> [AIM OF THE TASK]
Please say whether each statement below agrees with the February market report, answering yes or no and quoting the words from the report that decide it. 1. The SDX ended February at 107.24. 2. January nonfarm payrolls beat market expectations. 3. The unemployment rate rose to 4.1%.

> [EXCERPTED TEXT]
BEGIN

February 2025

ICE Futures Singapore Monthly Report

TRADDICTIV® tradewithufos.com

MACRO COMMENTARY

The MINI U.S. DOLLAR INDEX ® FUTURES (SDX) retreated from a monthly high of 109.71 to end February at 107.24 with a loss of 2.13% as the demand for the U.S. Dollar continued to weaken. This downturn was driven by a combination of factors, including mixed economic data and the Federal Reserve's cautious stance on interest rates. Additionally, uncertainties surrounding the Trump administration's economic policies, particularly the new tariffs set to begin in March, contributed to the weakening demand for the U.S. Dollar.

  • Nonfarm Payrolls (NFP) for January missed market expectations after announcing an increase of 143,000 new jobs compared to the anticipated 170,000. This was a significant slowdown from December's upwardly revised total of 307,000 (initially reported as 256,000). The unemployment rate edged lower to 4.0%, and annual wage inflation ticked up to 4.1%. The SDX closed at 107.93, with a gain of 0.25%.

END

> [AVAILABLE DATA]
BEGIN

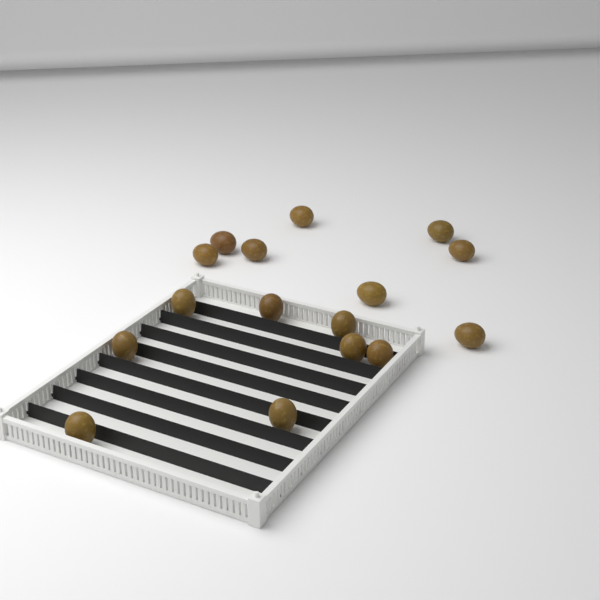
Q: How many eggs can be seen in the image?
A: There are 16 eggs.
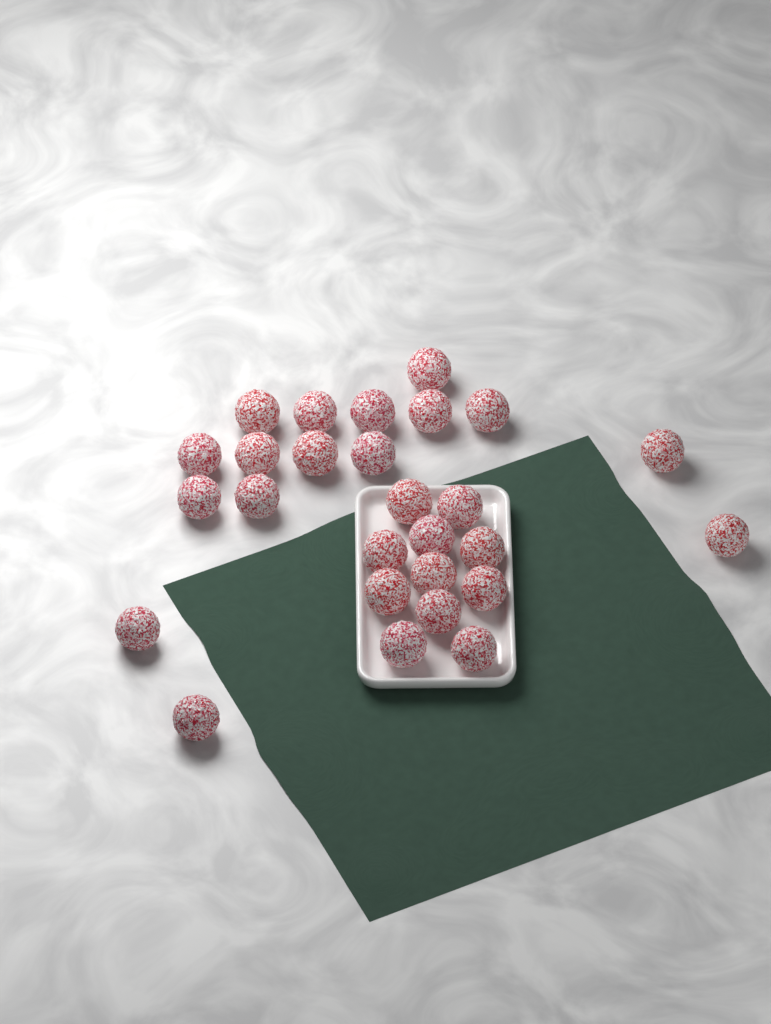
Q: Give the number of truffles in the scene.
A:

END

> [SOLUTION FOR THIS TASK]
1. Yes: "to end February at 107.24 with a loss of 2.13%"
2. No: "missed market expectations after announcing an increase of 143,000 new jobs compared to the anticipated 170,000"
3. No: "The unemployment rate edged lower to 4.0%"